Haskell Function returning its input

Question

I'm currently writing a function for substitution (Lambda Calculus) based in Haskell.

data Term = Var String 
          | Application Term Term
          | Lambda String Term

The function takes in a Term t1, String s and a Term t2. The function should replace every occurrence of s in t1 with t2.

subst :: Term -> String -> Term -> Term
subst (Lambda y e) x v = if x == y then (Lambda y e) else let e' = (subst e x v) in (Lambda y e')
subst (Var y) x v = if x == y then v else (Var y)
subst (Application e1 e2) x v = Application (subst e1 x v) (subst e2 x v)

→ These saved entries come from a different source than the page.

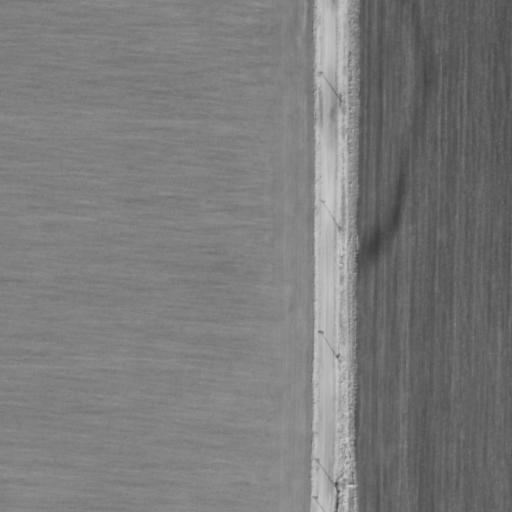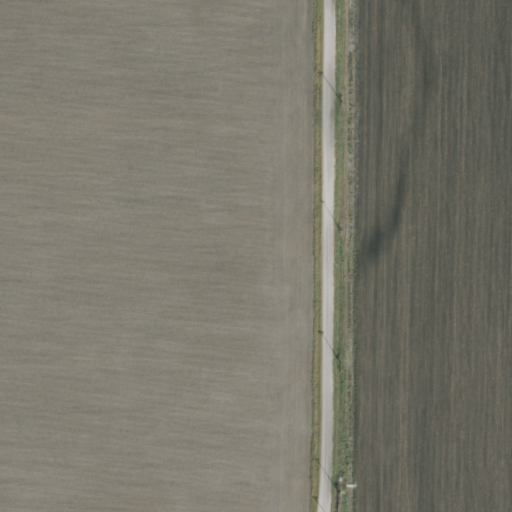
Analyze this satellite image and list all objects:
crop: (150, 255)
road: (323, 256)
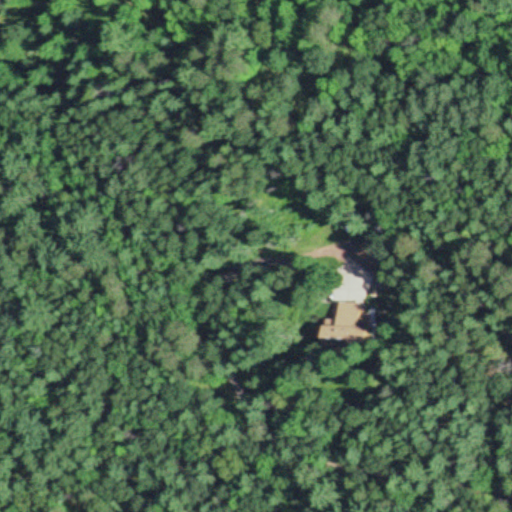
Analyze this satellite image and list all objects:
building: (350, 330)
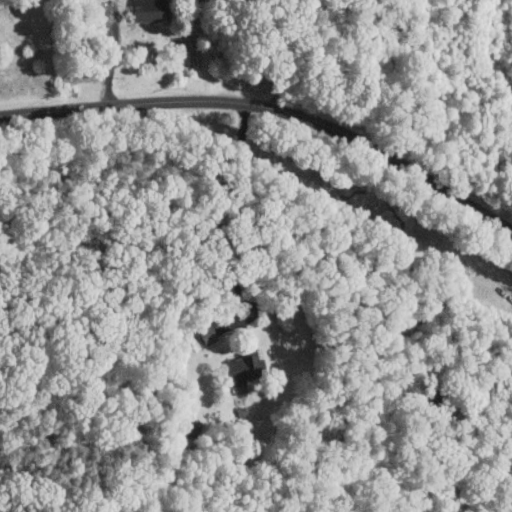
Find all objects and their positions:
building: (147, 10)
road: (115, 53)
road: (268, 109)
road: (221, 214)
building: (207, 333)
building: (240, 369)
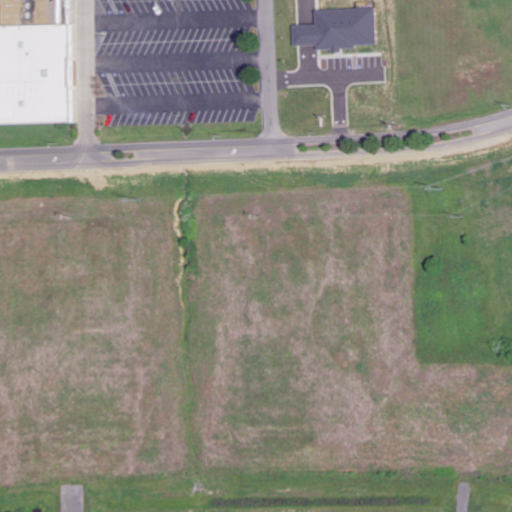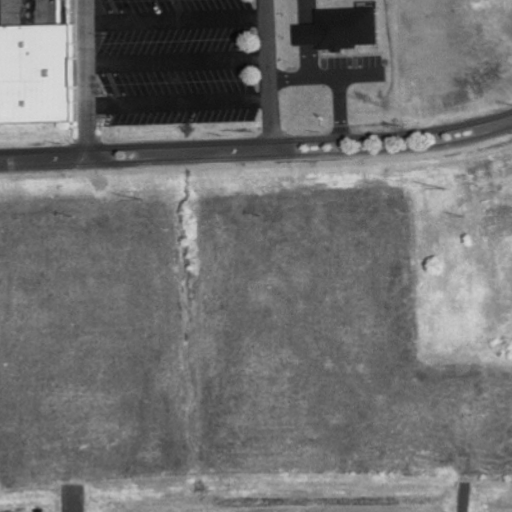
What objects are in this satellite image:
building: (11, 0)
building: (33, 12)
building: (345, 28)
building: (339, 29)
road: (310, 39)
road: (272, 70)
building: (37, 73)
road: (329, 77)
road: (86, 81)
road: (341, 107)
road: (257, 141)
road: (257, 157)
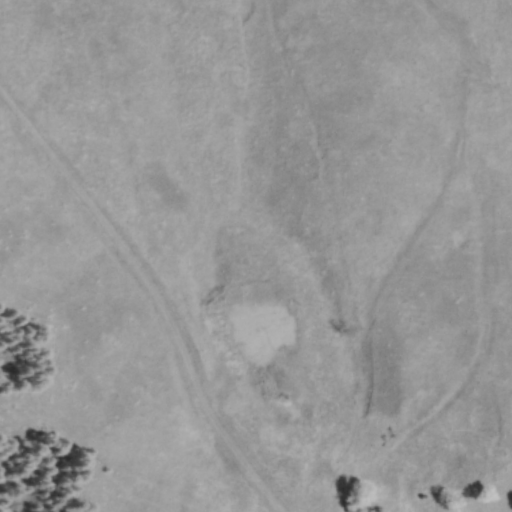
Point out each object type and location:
road: (156, 290)
building: (469, 510)
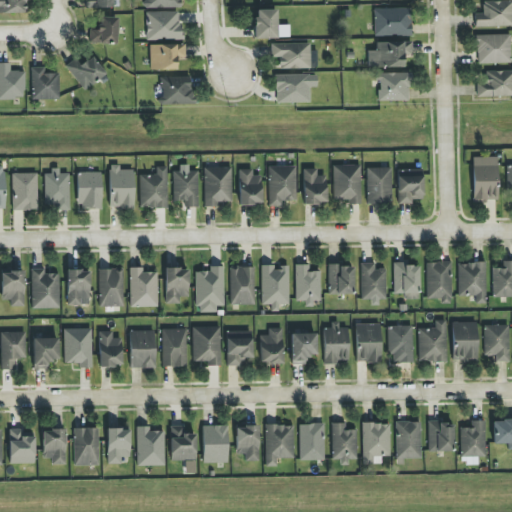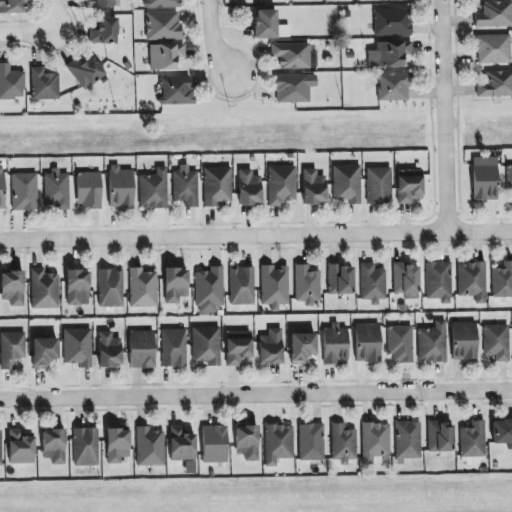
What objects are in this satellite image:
building: (161, 3)
building: (99, 4)
building: (12, 6)
road: (54, 12)
building: (494, 14)
building: (392, 22)
building: (265, 24)
building: (163, 25)
building: (104, 31)
road: (27, 32)
road: (210, 40)
building: (492, 49)
building: (389, 54)
building: (291, 55)
building: (165, 56)
building: (85, 73)
building: (11, 83)
building: (495, 84)
building: (43, 85)
building: (393, 86)
building: (294, 88)
building: (175, 90)
road: (443, 116)
building: (484, 179)
building: (509, 183)
building: (281, 184)
building: (345, 184)
building: (216, 186)
building: (378, 186)
building: (120, 187)
building: (313, 187)
building: (409, 187)
building: (1, 188)
building: (185, 188)
building: (249, 188)
building: (153, 189)
building: (55, 190)
building: (88, 190)
building: (24, 192)
road: (255, 235)
building: (340, 280)
building: (406, 280)
building: (438, 281)
building: (472, 281)
building: (501, 281)
building: (372, 282)
building: (306, 284)
building: (175, 285)
building: (241, 285)
building: (77, 286)
building: (110, 287)
building: (274, 287)
building: (12, 288)
building: (142, 288)
building: (44, 290)
building: (209, 290)
building: (464, 341)
building: (496, 342)
building: (367, 343)
building: (431, 343)
building: (335, 344)
building: (400, 344)
building: (206, 345)
building: (77, 347)
building: (238, 347)
building: (271, 347)
building: (302, 347)
building: (11, 348)
building: (174, 348)
building: (142, 349)
building: (109, 350)
building: (44, 352)
road: (256, 396)
building: (502, 433)
building: (439, 437)
building: (472, 440)
building: (407, 441)
building: (247, 442)
building: (311, 442)
building: (374, 442)
building: (278, 443)
building: (342, 443)
building: (214, 444)
building: (181, 445)
building: (53, 446)
building: (117, 446)
building: (20, 447)
building: (85, 447)
building: (149, 447)
building: (0, 448)
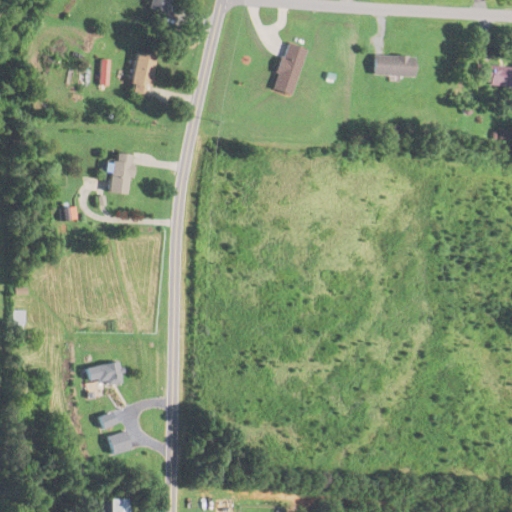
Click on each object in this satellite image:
building: (158, 5)
road: (378, 9)
building: (392, 66)
building: (287, 69)
building: (141, 72)
building: (491, 76)
road: (357, 95)
building: (118, 174)
road: (175, 253)
building: (103, 374)
building: (104, 422)
building: (117, 443)
building: (118, 505)
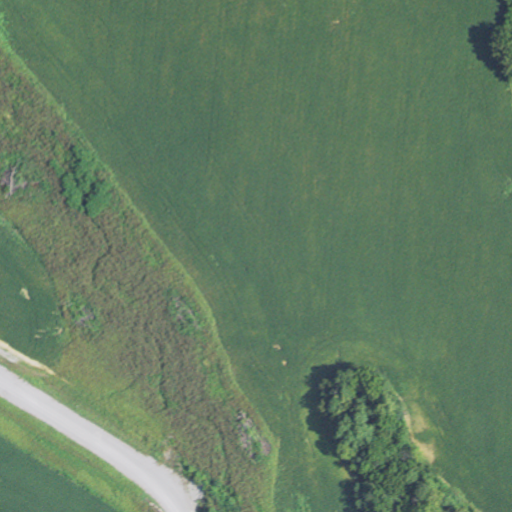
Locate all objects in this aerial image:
road: (97, 438)
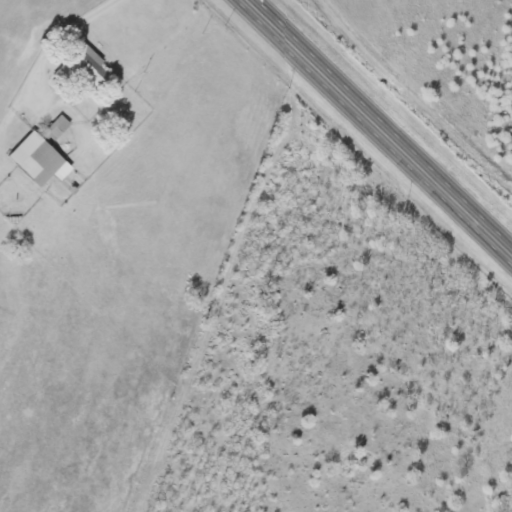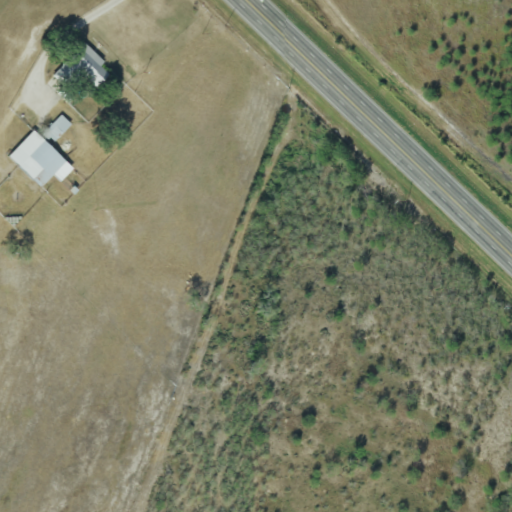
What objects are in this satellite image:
road: (59, 37)
building: (79, 68)
road: (436, 79)
building: (56, 128)
road: (376, 129)
building: (34, 160)
road: (270, 272)
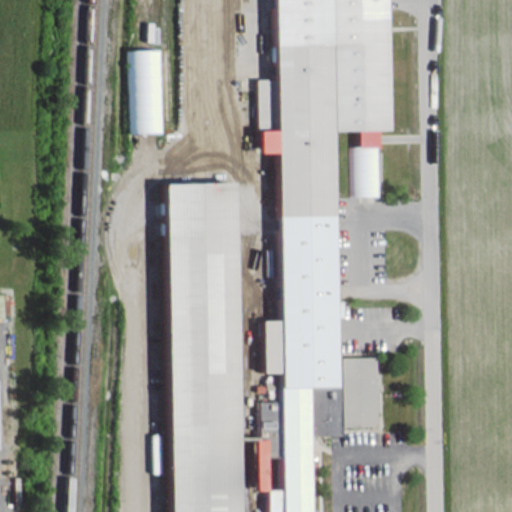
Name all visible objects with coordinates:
building: (141, 90)
building: (312, 217)
building: (306, 225)
road: (360, 249)
road: (428, 255)
railway: (73, 256)
railway: (82, 256)
building: (191, 340)
building: (193, 347)
building: (263, 429)
road: (334, 476)
road: (0, 511)
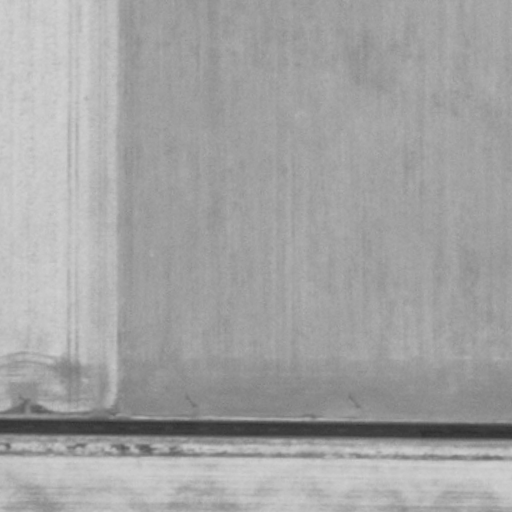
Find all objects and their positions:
road: (256, 427)
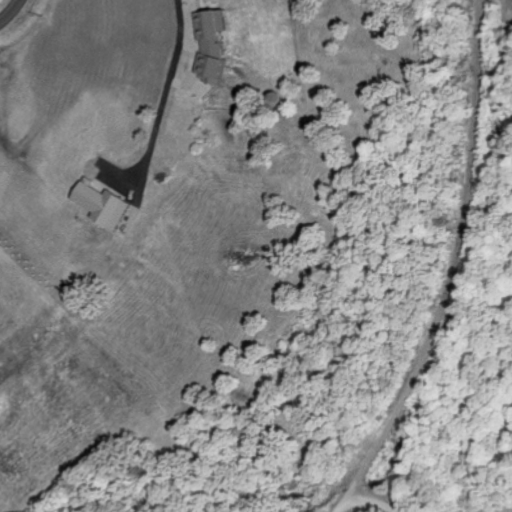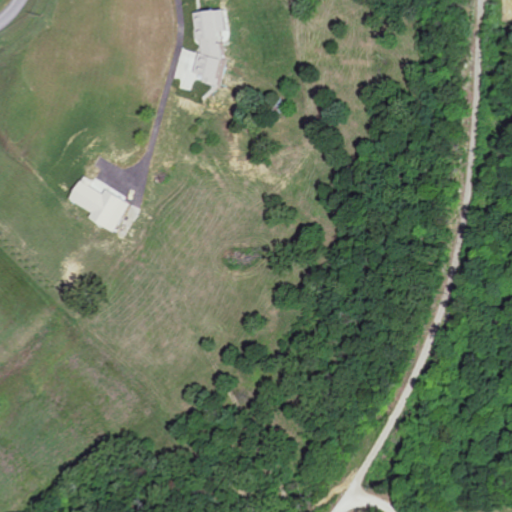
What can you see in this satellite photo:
road: (9, 10)
building: (216, 42)
road: (170, 87)
building: (106, 204)
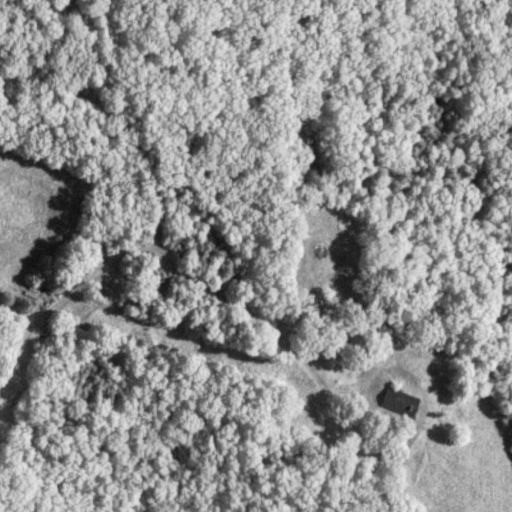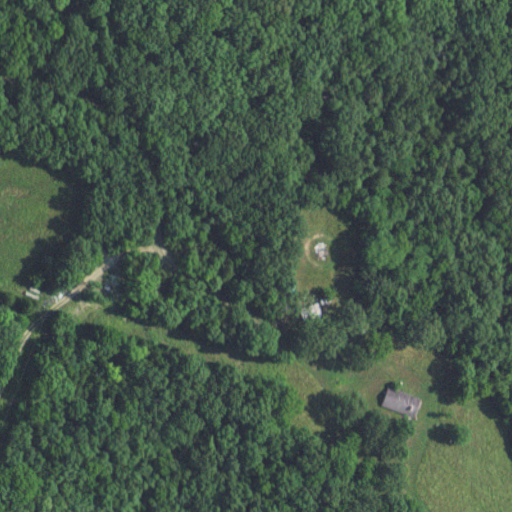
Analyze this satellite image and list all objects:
road: (182, 275)
building: (310, 312)
building: (400, 402)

When I try to call the function, I receive the following:

Input

 subst (Lambda "x" (Application (Var "x") (Var "y"))) "y" (Var "f")

Output

subst (Lambda "x" (Application (Var "x") (Var "y"))) "y" (Var "f")
  :: Term

Am I making an input error or is there a problem with my function?

Answer 1

The problem is that your Term type lacks a Show instance, and cannot be shown. The interpreter is telling you that the expression foo yielded a result of type SomeType, but it can't print any more details than that because SomeType does not support Show. Your function has therefore apparently returned some value successfully, but you don't know what value. You could inspect it by pattern-matching on the result. But you probably just want to add deriving Show to the type definition, so that the repl can print the value it got.

Now, the most popular repl, GHCI, doesn't normally behave this way: if you try to show a value without a Show instance, you just get an error. But some other GHCI-like tools do this compromise of printing the expression again and its type. One that I know of is interactive-haskell-mode in Emacs; there may well be others.